我正在使用Kimurai Ruby gem进行网页抓取。我有一个很好的脚本:
require 'kimurai'
class SimpleSpider < Kimurai::Base
@name = "simple_spider"
@engine = :selenium_chrome
@start_urls = ["https://apply.workable.com/taxjar/"]
def parse(response, url:, data: {})
# Update response to current response after interaction with a browser
count = 0
# browser.click_button "Show more"
doc = browser.current_response
returned_jobs = doc.css('.careers-jobs-list-styles__jobsList--3_v12')

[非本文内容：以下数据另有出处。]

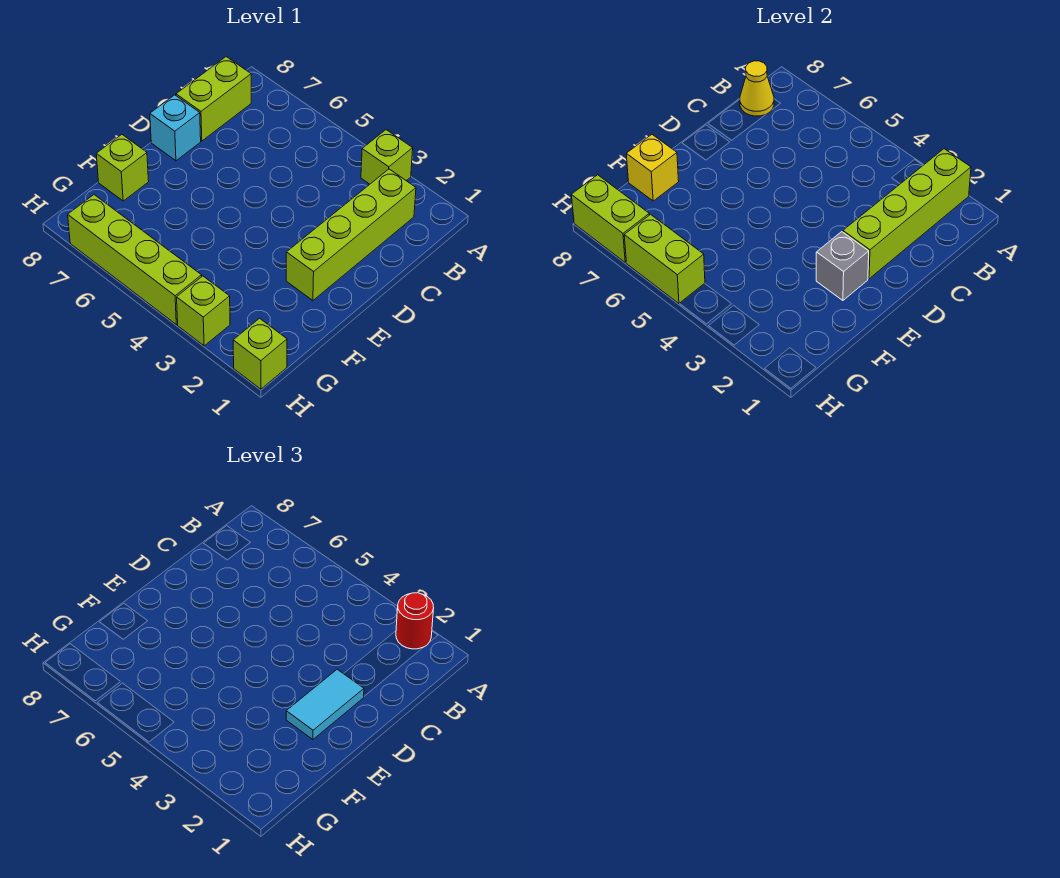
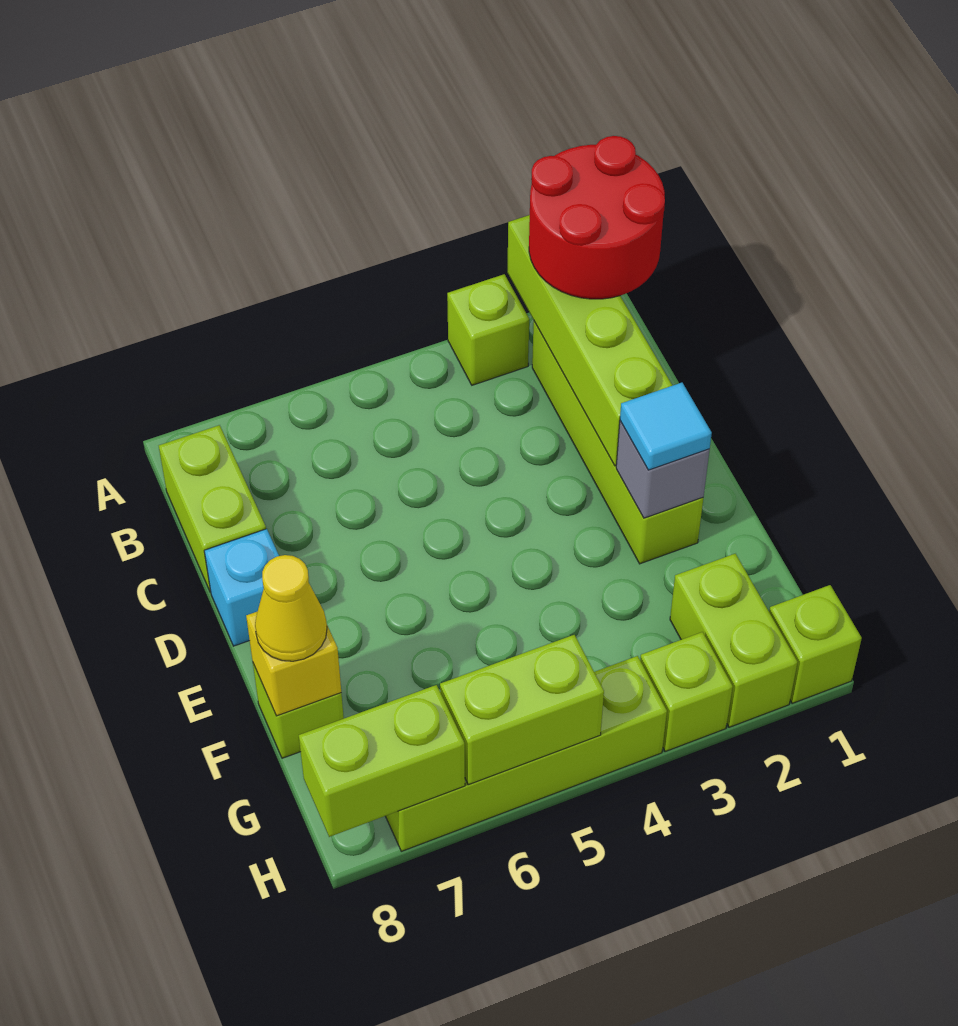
red round brick A2 level 3 -> red round brick A1:B2 level 3
yellow cone B8 level 2 -> yellow cone F8 level 3
cyan tile D2:E2 level 3 -> cyan tile E2 level 3
none -> lime brick G2:H2 level 1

returned_jobs.css('li').each do |char_element|
# puts char_element
title = char_element.css('a')[0]['aria-label']
link = "https://apply.workable.com" + char_element.css('a')[0]['href']
#click on job link and get description
browser.visit(link)
job_page = browser.current_response
description = job_page.xpath('/html/body/div[1]/div/div[1]/div[2]/div[2]/div[2]').text
puts '*******'
puts title
puts link
puts description
puts count += 1
end
puts "There are #{count} jobs total"
end
end
SimpleSpider.crawl!
然而,我希望所有这些都返回一个对象数组...或者在这种情况下是工作。我想在解析方法中创建一个jobs数组,并在returned_jobs循环内执行类似于
jobs << [title, link, description, company]
的操作,当我调用SimpleSpider.crawl!
时返回它,但那样做不起作用。任何帮助都会受到赞赏。